### Job 1
Using the text on US economic indicators, answer these questions:
(a) What reading did the ISM's PMI Index post for July?
(b) What employment rate did the BLS series show in early 2007?
(c) By what percentage did the Mortgage News Daily Refinance Index drop year over year?
### Job 2
In the text on US economic indicators, rewrite the passage between "The official US" and "of the economy?).", inclusive, changing "quit" to "stopped".

Start of Reading text

US economic signs are mixed. The ISM’s PMI Index for July came in at 55.4, up from 50.9 in June & over two points higher than the 53.1 expected, and first time claims for unemployment benefits were down 19,000 to 326,000 (a five year low). On the other hand, construction spending was off 0.6% to a saar of US$ 884BN (while 0.4% growth had been expected).
The official US unemployment rate has been declining. But it tells only part of the story. For the US Bureau of Labor Statistics (BLS) also maintains an ‘employment rate’ data series of the percentage of working age (15 to 64 year) people who have a job. And while it stood at 63.3% in early 2007 (when the unemployment rate was 4.7%), more recent readings were 58.3% (9.9%) in early 2010, & 58.7% (7.4%) at last report, indicative of those who have quit actively looking for a job (& of the degree of the potential underperformance of the economy?).
Since May 6th the UST 10-year yield has gone from 1.66% to 2.74%, the greatest relative increase in any three months’ period since 1962, with mortgage rates climbing in unison. The latter has dampened demand for new mortgage-, & devastated refinancing-, applications; thus the Mortgage News Daily Purchase Index was down 3.4% WoW & up only 3% YoY, and its Refinance Index down 3.8% WoW & a whopping 57% YoY respectively.

End of Reading text
Start of Records provided

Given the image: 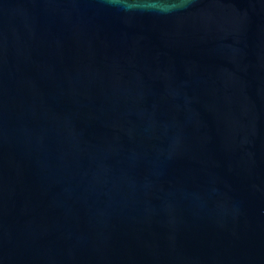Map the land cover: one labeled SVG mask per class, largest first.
I'll list each match as a JSON object with an SVG mask.
<instances>
[{
    "label": "water",
    "instance_id": "1",
    "mask_svg": "<svg viewBox=\"0 0 264 264\" xmlns=\"http://www.w3.org/2000/svg\"><path fill=\"white\" fill-rule=\"evenodd\" d=\"M0 264H264V0H0Z\"/></svg>",
    "mask_w": 264,
    "mask_h": 264
}]
</instances>
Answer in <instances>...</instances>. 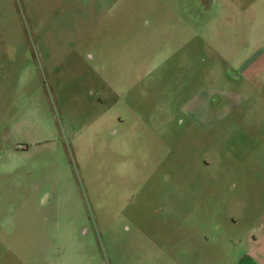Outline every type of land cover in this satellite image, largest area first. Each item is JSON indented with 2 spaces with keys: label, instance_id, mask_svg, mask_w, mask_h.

End of Records provided

### Task answer 1
(a) 55.4
(b) 63.3%
(c) 57%

### Task answer 2
The official US unemployment rate has been declining. But it tells only part of the story. For the US Bureau of Labor Statistics (BLS) also maintains an ‘employment rate’ data series of the percentage of working age (15 to 64 year) people who have a job. And while it stood at 63.3% in early 2007 (when the unemployment rate was 4.7%), more recent readings were 58.3% (9.9%) in early 2010, & 58.7% (7.4%) at last report, indicative of those who have stopped actively looking for a job (& of the degree of the potential underperformance of the economy?).